# Teks Halaman
______________________________

Adapun secara terimonologi historis proses perumusan Pancasila adalah sebagai berikut :
a. Mr. Muhammad Yamin  (29 Mei 1945)
Tanggal 29 Mei 1945 tersebut BPUPKI Sidang Pertama Pidato Mr. Muhammad Yamin berisikan lima asas dasar negara Indonesia Merdeka yang diidamkan, sebagai berikut :
1. Peri Kebangsaan
2. Peri Kemanusian
3. Peri Ketuhanan
4. Peri Kerakyatan
5. Kesejahteraan Rakyat
Setelah berpidato beliau juga menyampaikan usul tertulis mengenai rancangan UUD RI. Didalam pembukaan dari rancangan UUD tersebut tercantum rumusan lima asas dasar negara yang rumusannya adalah sebagai berikut :
1. Ketuhanan Yang Maha Esa
2. Kebangsaan persatuan Indonesia
3. Rasa Kemanusian yang adil dan beradab
4. Kerakyatan yang dipimpinan oleh hikamat kebijaksanaan dalam
    permusyawaratan perwakilan.
5. Keadilan sosial bagi seluruh rakyat Indonesia.
 
b. Ir. Soekarno (1 Juni 1945)
Tanggal 1 Juni 1945 tersebut  Soekarno mengucapkan pidatonya dihadapan  sidang Badan Penyelidik. Dalam pidatonya diajukan oleh Soekarno secara lisan usulan lima asas sebagai dasar negara Indonesia yang akan dibentuk rumusan sebagai berikut :
1. Nasionalisme atau Kebangsaan Indonesia
2. Internasionasionalisme atau Perikemanusian
3. Mufakat atau Demokrasi.

c. Ketuhanan Yang Berkebudayaan
Kelima sila diperas menjadi “Tri Sila” yang rumusannya :
1. Sosio Nasional yaitu Nasionalisme dan Internasionalisme
2. Sosio Demokrasi yaitu “Demokrasi dengan Kesejahteraan Rakyat”
3. Ketuhanan Yang Maha Esa.
Adapun “Tri Sila” tersebut masih diperas lagi menjadi “Eka Sila” atau satu sila yang intinya adalah gotong royong
Pada Tahun 1947 pidato Ir.Soekarno tersebut diterbitkan dan dipublikasikan dan diberi judul “lahir Pancasila”, sehingga dahulu pernah populer bahwa tanggal 1 Juni  adalah hari lahirnya Pancasila.

        d. Piagam Jakarta (22 Juni 1945)
Hubungan Pancasila dengan Piagam Jakarta.

______________________________

# Data yang Ditampilkan
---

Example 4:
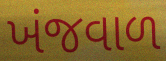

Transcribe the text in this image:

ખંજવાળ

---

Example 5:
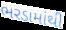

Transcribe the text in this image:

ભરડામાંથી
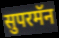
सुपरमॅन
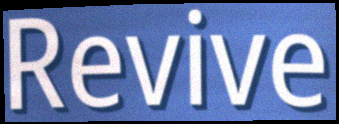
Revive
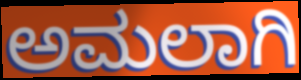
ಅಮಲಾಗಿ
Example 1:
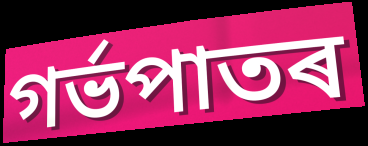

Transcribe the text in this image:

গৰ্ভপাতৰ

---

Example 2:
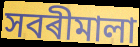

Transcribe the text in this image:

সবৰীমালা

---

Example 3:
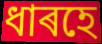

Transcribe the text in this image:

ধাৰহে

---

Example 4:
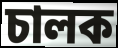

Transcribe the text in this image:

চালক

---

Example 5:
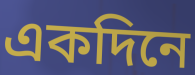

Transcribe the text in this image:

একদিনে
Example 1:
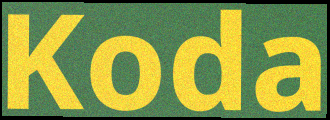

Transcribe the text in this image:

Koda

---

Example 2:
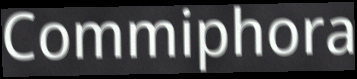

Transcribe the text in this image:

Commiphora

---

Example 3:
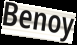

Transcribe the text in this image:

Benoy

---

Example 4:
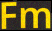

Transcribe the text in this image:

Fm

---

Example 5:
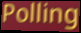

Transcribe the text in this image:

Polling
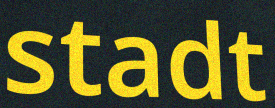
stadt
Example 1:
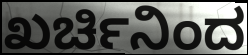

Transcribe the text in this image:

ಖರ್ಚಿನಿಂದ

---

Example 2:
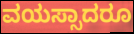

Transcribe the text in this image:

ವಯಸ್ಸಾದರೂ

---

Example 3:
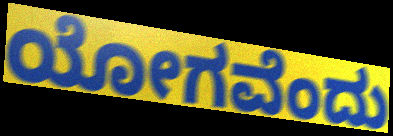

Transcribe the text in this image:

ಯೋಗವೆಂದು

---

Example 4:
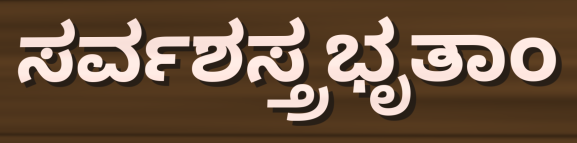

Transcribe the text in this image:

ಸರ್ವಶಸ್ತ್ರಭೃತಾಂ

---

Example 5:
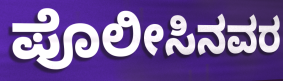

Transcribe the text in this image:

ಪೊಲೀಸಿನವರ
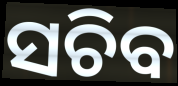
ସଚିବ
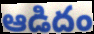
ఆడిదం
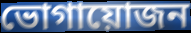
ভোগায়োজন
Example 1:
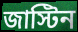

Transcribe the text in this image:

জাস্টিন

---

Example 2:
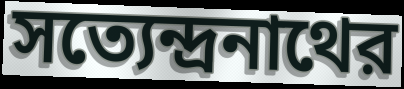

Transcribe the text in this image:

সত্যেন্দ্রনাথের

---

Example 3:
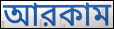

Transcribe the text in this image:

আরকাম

______________________________

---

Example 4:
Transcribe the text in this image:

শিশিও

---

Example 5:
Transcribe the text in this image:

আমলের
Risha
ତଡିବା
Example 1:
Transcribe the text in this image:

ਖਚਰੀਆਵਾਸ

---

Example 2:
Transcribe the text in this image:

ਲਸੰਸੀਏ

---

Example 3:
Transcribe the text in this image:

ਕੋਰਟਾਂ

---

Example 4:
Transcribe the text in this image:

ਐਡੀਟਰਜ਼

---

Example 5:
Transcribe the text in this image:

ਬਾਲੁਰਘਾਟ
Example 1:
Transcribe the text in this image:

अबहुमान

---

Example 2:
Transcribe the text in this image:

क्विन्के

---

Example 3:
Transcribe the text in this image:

______________________________

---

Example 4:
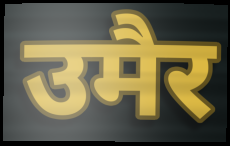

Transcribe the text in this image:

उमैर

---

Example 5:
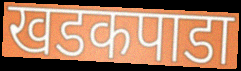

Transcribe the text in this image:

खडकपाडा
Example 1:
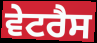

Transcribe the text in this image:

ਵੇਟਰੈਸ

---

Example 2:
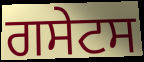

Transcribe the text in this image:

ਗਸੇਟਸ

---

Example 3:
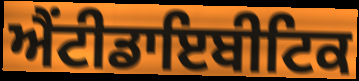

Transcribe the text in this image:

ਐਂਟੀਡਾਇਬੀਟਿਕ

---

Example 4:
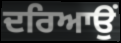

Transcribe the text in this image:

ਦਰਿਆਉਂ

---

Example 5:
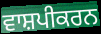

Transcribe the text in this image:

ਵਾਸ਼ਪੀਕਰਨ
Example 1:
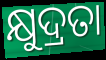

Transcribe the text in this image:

______________________________

# Tugas yang Dikerjakan
Jawablah tiga pertanyaan berikut berdasarkan teks tentang perumusan Pancasila.
(a) Pada tanggal berapa Mr. Muhammad Yamin berpidato dalam Sidang Pertama BPUPKI?
(b) "Tri Sila" diperas lagi menjadi apa, dan apa intinya?
(c) Pada tahun berapa pidato Ir. Soekarno diterbitkan, dan judul apa yang diberikan?

# Jawaban Tertulis
(a) 29 Mei 1945.
(b) "Eka Sila" atau satu sila, yang intinya adalah gotong royong.
(c) Tahun 1947, dengan judul "lahir Pancasila".